§ What you have to do: Arrange the text of all the records below as a JSON list of strings, one string per line, with blank lines left out. Leave the pictures out of the answer.

§ Provided entries:
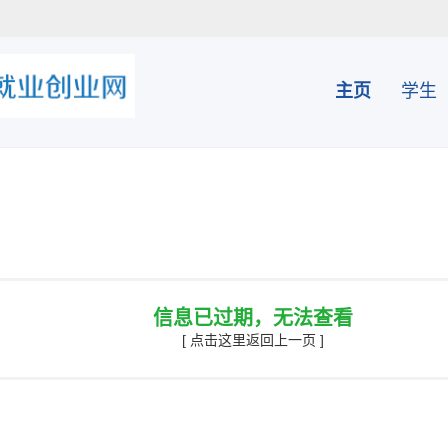
主页
学生
信息已过期，无法查看
[ 点击这里返回上一页 ]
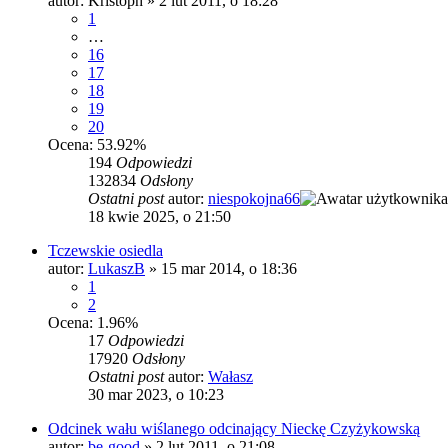
autor:
Kristoph
»
2 lut 2011, o 18:28
1
…
16
17
18
19
20
Ocena: 53.92%
194
Odpowiedzi
132834
Odsłony
Ostatni post
autor:
niespokojna66
18 kwie 2025, o 21:50
Tczewskie osiedla
autor:
LukaszB
»
15 mar 2014, o 18:36
1
2
Ocena: 1.96%
17
Odpowiedzi
17920
Odsłony
Ostatni post
autor:
Wałasz
30 mar 2023, o 10:23
Odcinek wału wiślanego odcinający Nieckę Czyżykowską
autor:
be-good
»
2 lut 2011, o 21:08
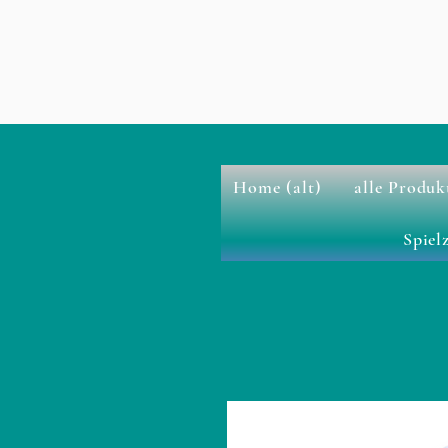
Home (alt)
alle Produk
Spiel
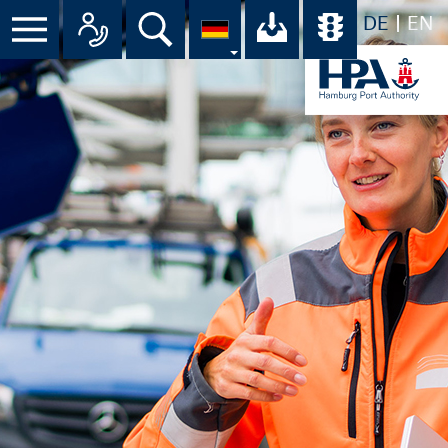
DE
EN
Menü
Alle Ansprechpartner im Überbli
Suche
Ihr Download-C
Übersicht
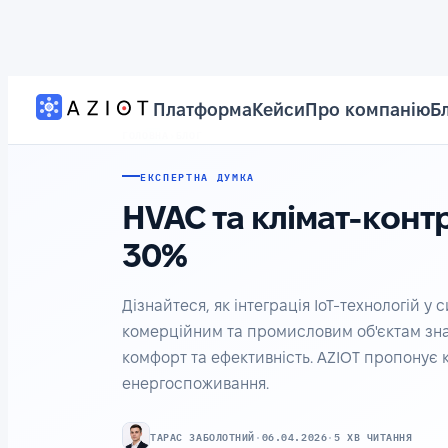
Платформа
Кейси
Про компанію
Б
ГОЛОВНА
›
БЛОГ
ЕКСПЕРТНА ДУМКА
HVAC та клімат-контр
30%
Дізнайтеся, як інтеграція IoT-технологій 
комерційним та промисловим об'єктам зна
комфорт та ефективність. AZIOT пропонує 
енергоспоживання.
ТАРАС ЗАБОЛОТНИЙ
·
06.04.2026
·
5 ХВ ЧИТАННЯ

§ Problem solution:
[
  "主页",
  "学生",
  "信息已过期，无法查看",
  "[ 点击这里返回上一页 ]",
  "autor:",
  "Kristoph",
  "»",
  "2 lut 2011, o 18:28",
  "1",
  "…",
  "16",
  "17",
  "18",
  "19",
  "20",
  "Ocena: 53.92%",
  "194",
  "Odpowiedzi",
  "132834",
  "Odsłony",
  "Ostatni post",
  "autor:",
  "niespokojna66",
  "18 kwie 2025, o 21:50",
  "Tczewskie osiedla",
  "autor:",
  "LukaszB",
  "»",
  "15 mar 2014, o 18:36",
  "1",
  "2",
  "Ocena: 1.96%",
  "17",
  "Odpowiedzi",
  "17920",
  "Odsłony",
  "Ostatni post",
  "autor:",
  "Wałasz",
  "30 mar 2023, o 10:23",
  "Odcinek wału wiślanego odcinający Nieckę Czyżykowską",
  "autor:",
  "be-good",
  "»",
  "2 lut 2011, o 21:08",
  "Home (alt)",
  "alle Produk",
  "Spiel",
  "DE",
  "EN",
  "Menü",
  "Alle Ansprechpartner im Überbli",
  "Suche",
  "Ihr Download-C",
  "Übersicht",
  "Платформа",
  "Кейси",
  "Про компанію",
  "Б",
  "ГОЛОВНА",
  "›",
  "БЛОГ",
  "ЕКСПЕРТНА ДУМКА",
  "HVAC та клімат-контр",
  "30%",
  "Дізнайтеся, як інтеграція IoT-технологій ",
  "комерційним та промисловим об'єктам зна",
  "комфорт та ефективність. AZIOT пропонує ",
  "енергоспоживання.",
  "ТАРАС ЗАБОЛОТНИЙ",
  "·",
  "06.04.2026",
  "·",
  "5 ХВ ЧИТАННЯ"
]